From December’s flu to the “Germiest” month of January, I’ve called on germ expert and spokesperson Dr. Keri Peterson (who has been featured on TODAY, The Dr. Oz Show, Women’s Health and more) for tips on how to keep your family healthy this winter.
Before we get to the tips, let’s talk about the findings on the Wet Ones Germ Report Card, a new survey conducted by Wakefield Research on behalf of Wet Ones.
Some of the findings may surprise you.
Did you Know?
1 in 3 kids will catch four or more colds this year
The Wet Ones Germ Report Card also found that parents with children in grades K-6 declare January to be the “germiest” month of the year with 84% of parents saying their child picks up the most germs at school.
With the recent news that this year’s flu shot is less effective than previous years and the number of flu cases increasing daily, it’s important to keep kids healthy this winter.
Parents can keep their kids healthy by following these 6 Tips to Avoid Germs:
Ward Off Germs:
Germs are spread through hand-to-hand contact or when sneezed or coughed into the air.
To minimize exposure, avoid shaking hands, keep away from others who are sick and stay out of crowded rooms.
Keep Hands Clean:
The first and easiest line of defense against the spread of germs is washing hands often, but when soap and water are not available, antibacterial hand wipes like Wet Ones® wipes are an effective alternative.
Wet Ones clean better than hand sanitizers, wiping away dirt and messes and killing 99.99% of bacteria and won’t dry out skin like alcohol-based sanitizers.
Keep them around the house, in lunchboxes, and in pockets.
Eat Immune-Boosting Foods:
The best way to boost the immune system is to increase the intake of fruits, vegetables, seafood, and yogurt.
Clear the Nose and Sinuses:
Germs often settle first in the nose and sinuses, so it’s important to keep nasal passages clear by either flushing them out with a saltwater solution or loosening secretions with a facial steamer or vaporizer.

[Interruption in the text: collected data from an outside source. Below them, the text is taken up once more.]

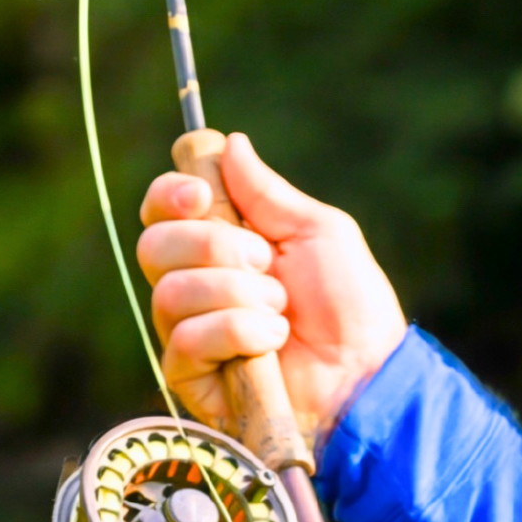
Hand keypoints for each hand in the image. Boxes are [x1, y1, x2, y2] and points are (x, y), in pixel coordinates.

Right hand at [137, 133, 407, 443]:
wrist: (367, 373)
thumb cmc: (352, 307)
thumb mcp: (319, 234)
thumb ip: (269, 193)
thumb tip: (229, 144)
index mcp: (220, 248)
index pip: (161, 212)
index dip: (170, 196)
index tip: (202, 196)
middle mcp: (196, 287)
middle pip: (154, 245)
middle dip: (215, 246)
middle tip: (266, 263)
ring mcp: (190, 333)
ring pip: (172, 291)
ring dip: (238, 294)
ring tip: (281, 311)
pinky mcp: (192, 378)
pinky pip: (188, 338)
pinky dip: (239, 332)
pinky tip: (273, 343)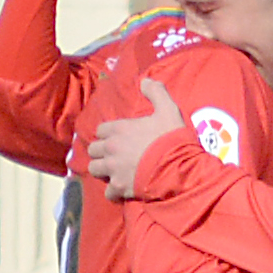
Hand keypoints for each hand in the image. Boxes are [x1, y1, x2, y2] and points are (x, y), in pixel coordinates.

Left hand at [83, 74, 183, 197]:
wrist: (179, 168)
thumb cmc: (172, 139)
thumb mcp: (169, 110)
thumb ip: (156, 93)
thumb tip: (146, 80)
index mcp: (119, 129)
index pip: (101, 130)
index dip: (109, 134)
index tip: (119, 138)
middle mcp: (111, 148)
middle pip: (93, 150)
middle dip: (101, 152)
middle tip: (114, 155)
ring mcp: (113, 169)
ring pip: (94, 169)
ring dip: (103, 170)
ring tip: (114, 172)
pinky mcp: (120, 187)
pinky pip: (108, 192)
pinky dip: (114, 192)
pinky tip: (122, 190)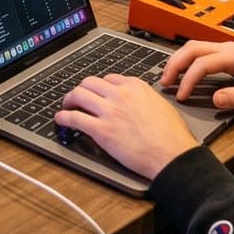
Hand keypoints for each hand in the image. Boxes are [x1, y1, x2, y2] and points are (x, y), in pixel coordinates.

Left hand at [54, 75, 198, 179]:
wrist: (172, 155)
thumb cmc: (172, 136)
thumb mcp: (161, 105)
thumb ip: (144, 98)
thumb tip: (137, 101)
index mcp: (136, 86)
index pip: (109, 78)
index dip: (99, 86)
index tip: (96, 92)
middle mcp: (120, 94)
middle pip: (89, 82)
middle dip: (81, 89)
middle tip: (77, 97)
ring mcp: (109, 111)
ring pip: (78, 95)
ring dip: (68, 100)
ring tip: (66, 106)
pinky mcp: (101, 130)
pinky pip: (74, 118)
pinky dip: (63, 117)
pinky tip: (61, 120)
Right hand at [158, 40, 233, 110]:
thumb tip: (214, 99)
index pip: (203, 64)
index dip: (188, 80)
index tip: (181, 96)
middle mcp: (229, 48)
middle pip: (192, 48)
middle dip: (174, 64)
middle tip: (164, 83)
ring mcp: (227, 49)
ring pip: (194, 47)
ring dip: (179, 60)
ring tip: (169, 79)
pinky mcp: (228, 55)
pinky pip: (201, 53)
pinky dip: (187, 61)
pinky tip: (183, 73)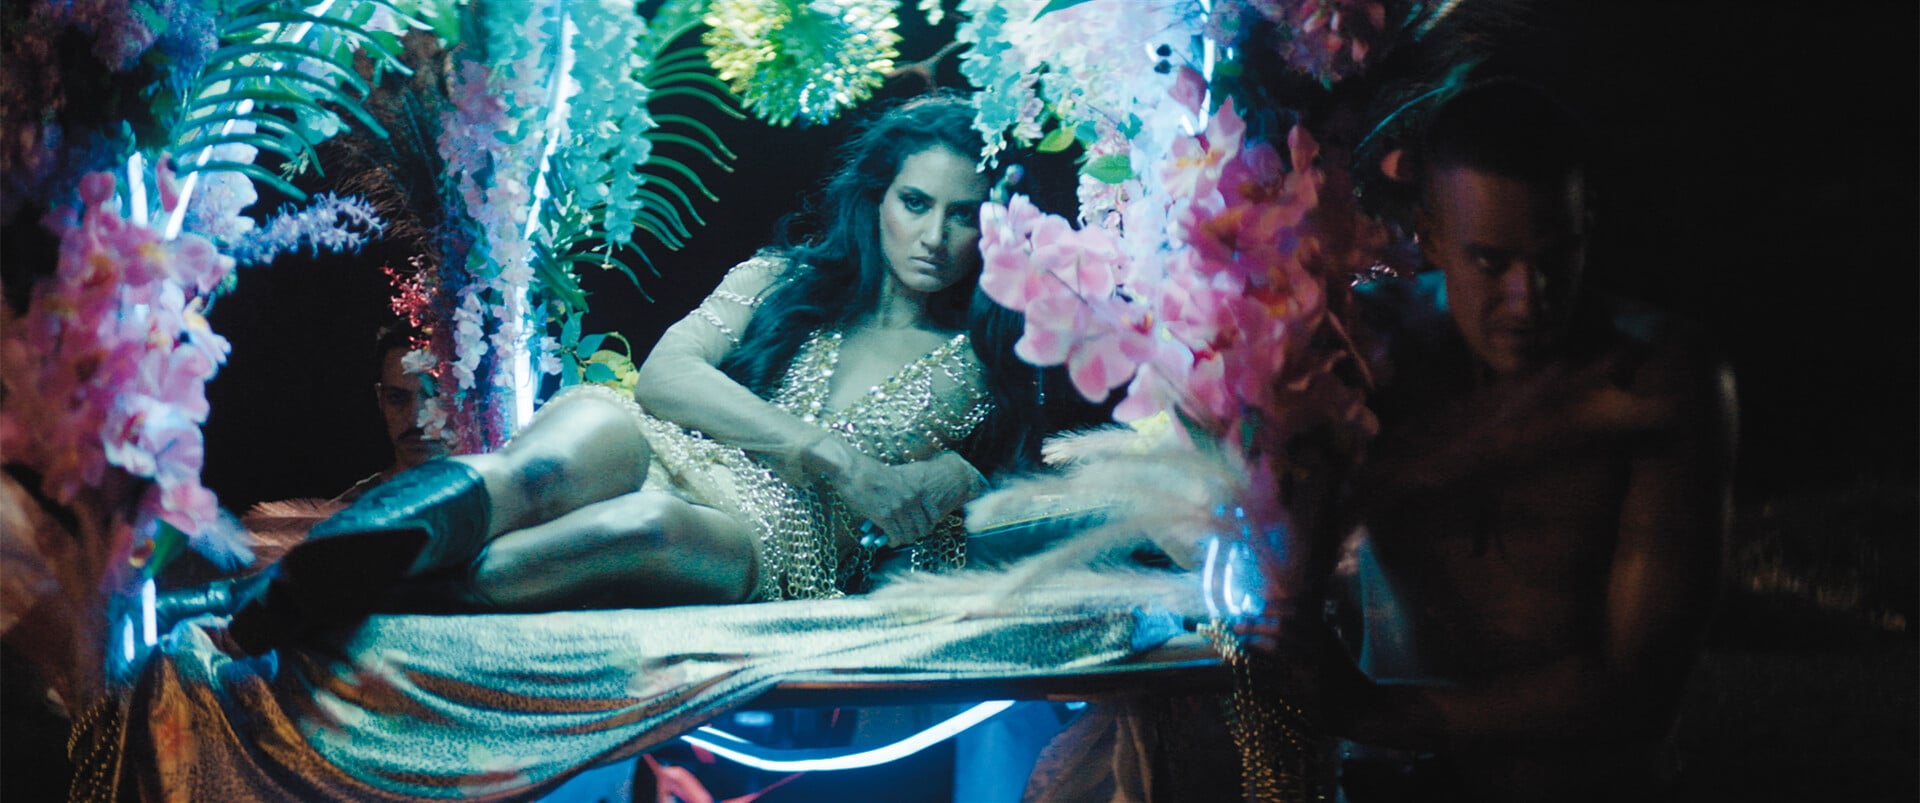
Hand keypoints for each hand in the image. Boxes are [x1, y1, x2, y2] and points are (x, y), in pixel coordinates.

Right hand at [802, 439, 984, 547]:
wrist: (847, 467)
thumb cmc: (867, 473)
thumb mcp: (892, 479)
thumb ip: (905, 493)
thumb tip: (912, 514)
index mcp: (917, 485)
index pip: (931, 516)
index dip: (925, 526)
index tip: (919, 531)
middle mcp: (913, 495)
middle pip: (923, 527)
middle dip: (913, 535)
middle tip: (898, 536)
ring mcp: (900, 505)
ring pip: (910, 534)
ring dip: (899, 538)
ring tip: (887, 536)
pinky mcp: (885, 512)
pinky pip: (896, 535)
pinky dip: (889, 539)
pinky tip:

Movement mobilizes the immune system.
Kids who sit too much – especially indoors – get sick more often.
The movement also mellows the mood, as stress depresses the immune system.
One study found that nearly 96 percent of shoe soles have traces of coliform.
Don’t know what coliform is?
It’s fecal bacteria.
Essentially, anytime you touch that mat with your feet, your giving bacteria a free ride into the house.